What the exercise asks:
Line by line, copy the entries exactly, excluding the pictures.

Transcribed page contents
■ ■ ■ ■ ■ ■ ■

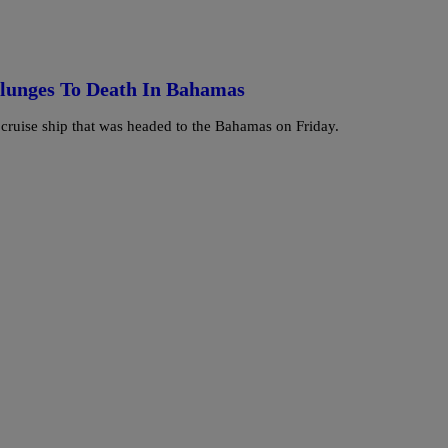
lunges To Death In Bahamas
cruise ship that was headed to the Bahamas on Friday.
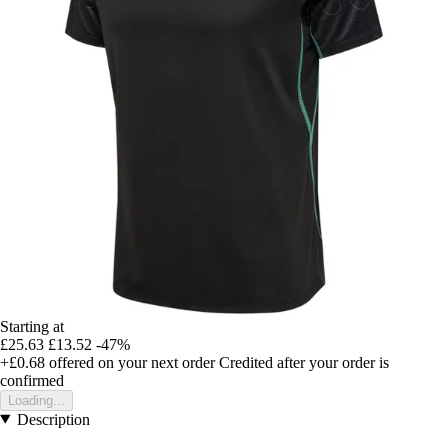
Starting at
£25.63
£13.52
-47%
+£0.68
offered on your next order
Credited after your order is
confirmed
Loading...
Description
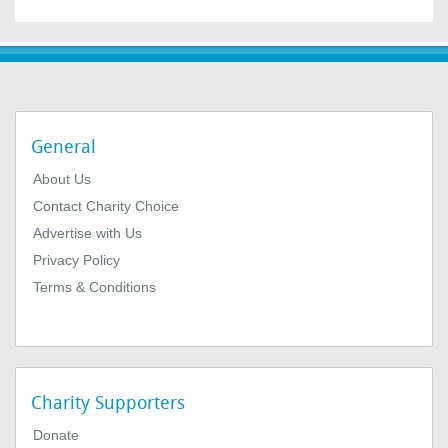
General
About Us
Contact Charity Choice
Advertise with Us
Privacy Policy
Terms & Conditions
Charity Supporters
Donate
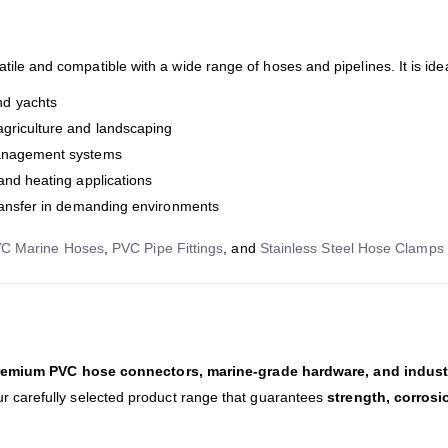
atile and compatible with a wide range of hoses and pipelines. It is idea
nd yachts
agriculture and landscaping
management systems
 and heating applications
transfer in demanding environments
C Marine Hoses
,
PVC Pipe Fittings
, and
Stainless Steel Hose Clamps
remium PVC hose connectors, marine-grade hardware, and industri
our carefully selected product range that guarantees
strength, corros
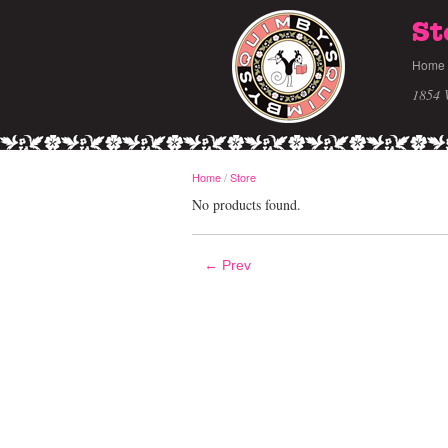
St
Home
1854 
Home
/
Store
No products found.
← Prev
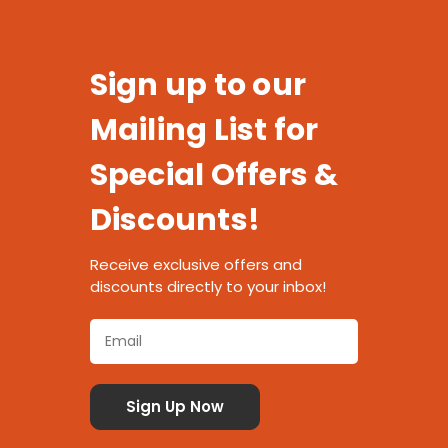
Sign up to our
Mailing List for
Special Offers &
Discounts!
Receive exclusive offers and
discounts directly to your inbox!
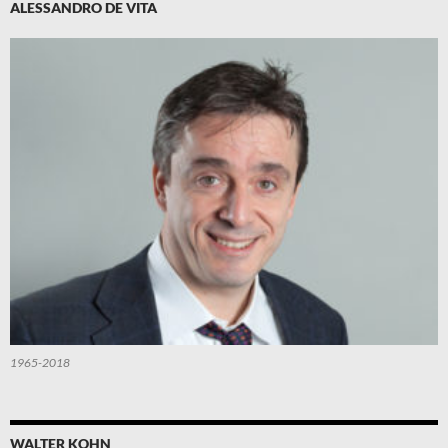
ALESSANDRO DE VITA
1965-2018
WALTER KOHN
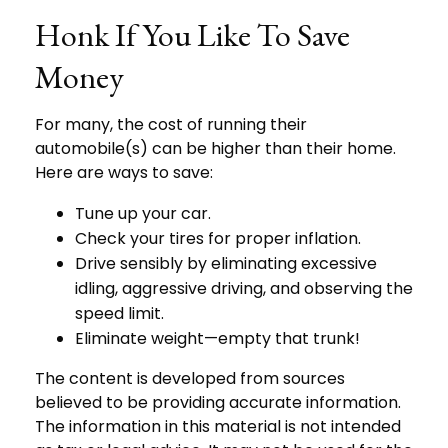
Honk If You Like To Save
Money
For many, the cost of running their
automobile(s) can be higher than their home.
Here are ways to save:
Tune up your car.
Check your tires for proper inflation.
Drive sensibly by eliminating excessive
idling, aggressive driving, and observing the
speed limit.
Eliminate weight—empty that trunk!
The content is developed from sources
believed to be providing accurate information.
The information in this material is not intended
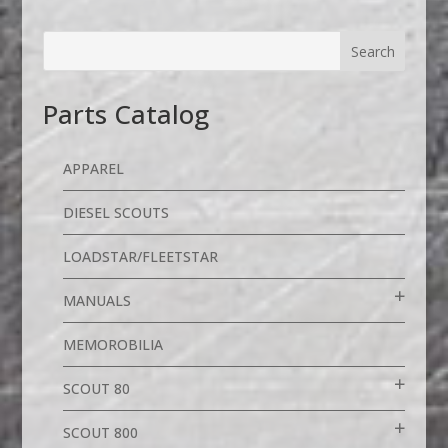
Parts Catalog
APPAREL
DIESEL SCOUTS
LOADSTAR/FLEETSTAR
MANUALS
MEMOROBILIA
SCOUT 80
SCOUT 800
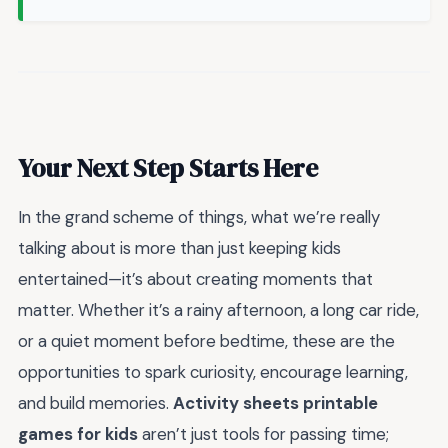
Your Next Step Starts Here
In the grand scheme of things, what we’re really
talking about is more than just keeping kids
entertained—it’s about creating moments that
matter. Whether it’s a rainy afternoon, a long car ride,
or a quiet moment before bedtime, these are the
opportunities to spark curiosity, encourage learning,
and build memories.
Activity sheets printable
games for kids
aren’t just tools for passing time;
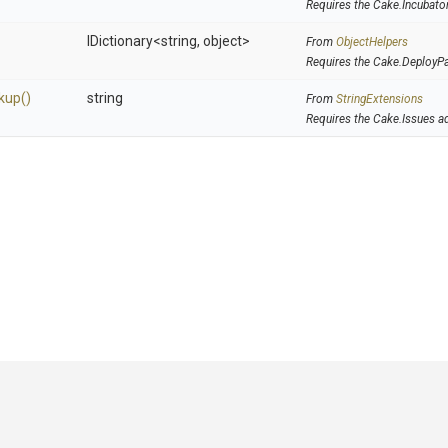
Requires the Cake.Incubato
IDictionary
<string,
object>
From
ObjectHelpers
Requires the Cake.DeployP
kup
()
string
From
StringExtensions
Requires the Cake.Issues a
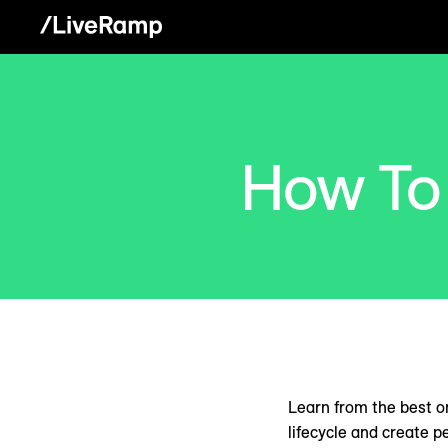
How To
Learn from the best o
lifecycle and create p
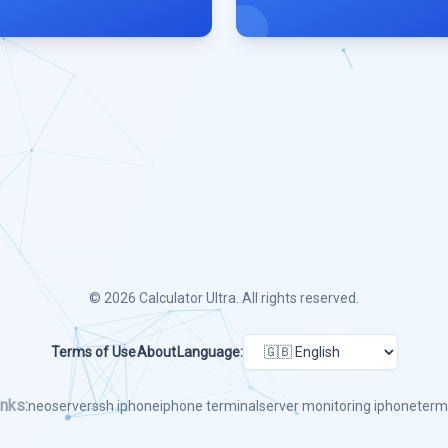
© 2026
Calculator Ultra
. All rights reserved.
Terms of Use
About
Language:
nks:
neoserver
ssh iphone
iphone terminal
server monitoring iphone
term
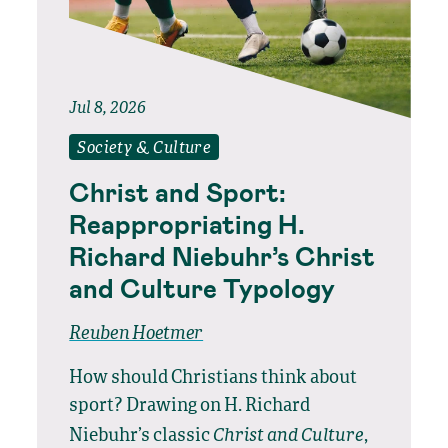
Jul 8, 2026
Society & Culture
Christ and Sport:
Reappropriating H.
Richard Niebuhr’s Christ
and Culture Typology
Reuben Hoetmer
How should Christians think about
sport? Drawing on H. Richard
Christ and Culture
Niebuhr’s classic
,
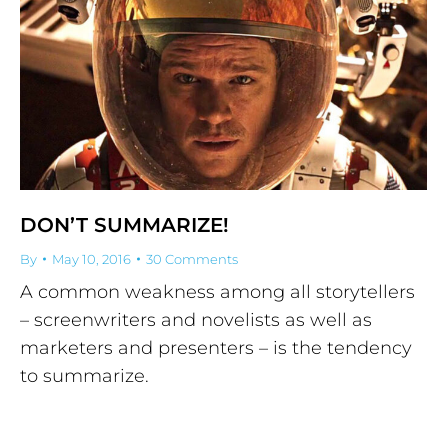
DON’T SUMMARIZE!
By
May 10, 2016
30 Comments
A common weakness among all storytellers
– screenwriters and novelists as well as
marketers and presenters – is the tendency
to summarize.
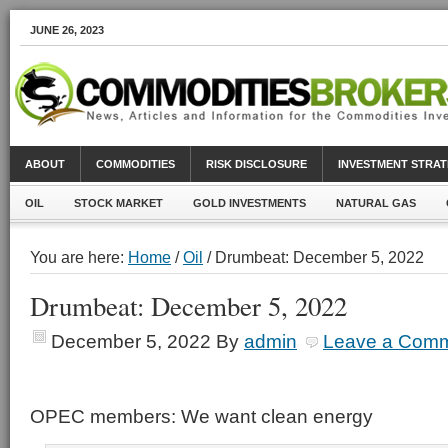
JUNE 26, 2023
ABOUT
COMMODITIES
RISK DISCLOSURE
INVESTMENT STRAT
OIL
STOCK MARKET
GOLD INVESTMENTS
NATURAL GAS
You are here:
Home
/
Oil
/ Drumbeat: December 5, 2022
Drumbeat: December 5, 2022
December 5, 2022
By
admin
Leave a Com
OPEC members: We want clean energy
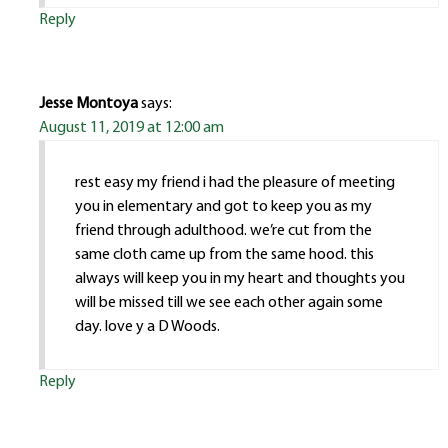
Reply
Jesse Montoya
says:
August 11, 2019 at 12:00 am
rest easy my friend i had the pleasure of meeting
you in elementary and got to keep you as my
friend through adulthood. we’re cut from the
same cloth came up from the same hood. this
always will keep you in my heart and thoughts you
will be missed till we see each other again some
day. love y a D Woods.
Reply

■ ■ ■ ■ ■ ■ ■

Response:
lunges To Death In Bahamas
cruise ship that was headed to the Bahamas on Friday.
Starting at
£25.63
£13.52
-47%
+£0.68
offered on your next order
Credited after your order is
confirmed
Loading...
Description
General
About Us
Contact Charity Choice
Advertise with Us
Privacy Policy
Terms & Conditions
Charity Supporters
Donate
atile and compatible with a wide range of hoses and pipelines. It is idea
nd yachts
agriculture and landscaping
management systems
 and heating applications
transfer in demanding environments
C Marine Hoses
,
PVC Pipe Fittings
, and
Stainless Steel Hose Clamps
remium PVC hose connectors, marine-grade hardware, and industri
our carefully selected product range that guarantees
strength, corros
St
Home
1854 
Home
/
Store
No products found.
← Prev
Sign up to our
Mailing List for
Special Offers &
Discounts!
Receive exclusive offers and
discounts directly to your inbox!
ALESSANDRO DE VITA
1965-2018
WALTER KOHN
Honk If You Like To Save
Money
For many, the cost of running their
automobile(s) can be higher than their home.
Here are ways to save:
Tune up your car.
Check your tires for proper inflation.
Drive sensibly by eliminating excessive
idling, aggressive driving, and observing the
speed limit.
Eliminate weight—empty that trunk!
The content is developed from sources
believed to be providing accurate information.
The information in this material is not intended
Parts Catalog
APPAREL
DIESEL SCOUTS
LOADSTAR/FLEETSTAR
MANUALS
MEMOROBILIA
SCOUT 80
SCOUT 800
Your Next Step Starts Here
In the grand scheme of things, what we’re really
talking about is more than just keeping kids
entertained—it’s about creating moments that
matter. Whether it’s a rainy afternoon, a long car ride,
or a quiet moment before bedtime, these are the
opportunities to spark curiosity, encourage learning,
and build memories.
Activity sheets printable
games for kids
aren’t just tools for passing time;
Requires the Cake.Incubato
IDictionary
<string,
object>
From
ObjectHelpers
Requires the Cake.DeployP
kup
()
string
From
StringExtensions
Requires the Cake.Issues a
How To
Learn from the best o
lifecycle and create p
© 2026
Calculator Ultra
. All rights reserved.
Terms of Use
About
Language:
nks:
neoserver
ssh iphone
iphone terminal
server monitoring iphone
term
Jul 8, 2026
Society & Culture
Christ and Sport:
Reappropriating H.
Richard Niebuhr’s Christ
and Culture Typology
Reuben Hoetmer
How should Christians think about
sport? Drawing on H. Richard
Christ and Culture
Niebuhr’s classic
,
DON’T SUMMARIZE!
By
May 10, 2016
30 Comments
A common weakness among all storytellers
– screenwriters and novelists as well as
marketers and presenters – is the tendency
to summarize.
JUNE 26, 2023
ABOUT
COMMODITIES
RISK DISCLOSURE
INVESTMENT STRAT
OIL
STOCK MARKET
GOLD INVESTMENTS
NATURAL GAS
You are here:
Home
/
Oil
/ Drumbeat: December 5, 2022
Drumbeat: December 5, 2022
December 5, 2022
By
admin
Leave a Com
OPEC members: We want clean energy
Reply
Jesse Montoya
says:
August 11, 2019 at 12:00 am
rest easy my friend i had the pleasure of meeting
you in elementary and got to keep you as my
friend through adulthood. we’re cut from the
same cloth came up from the same hood. this
always will keep you in my heart and thoughts you
will be missed till we see each other again some
day. love y a D Woods.
Reply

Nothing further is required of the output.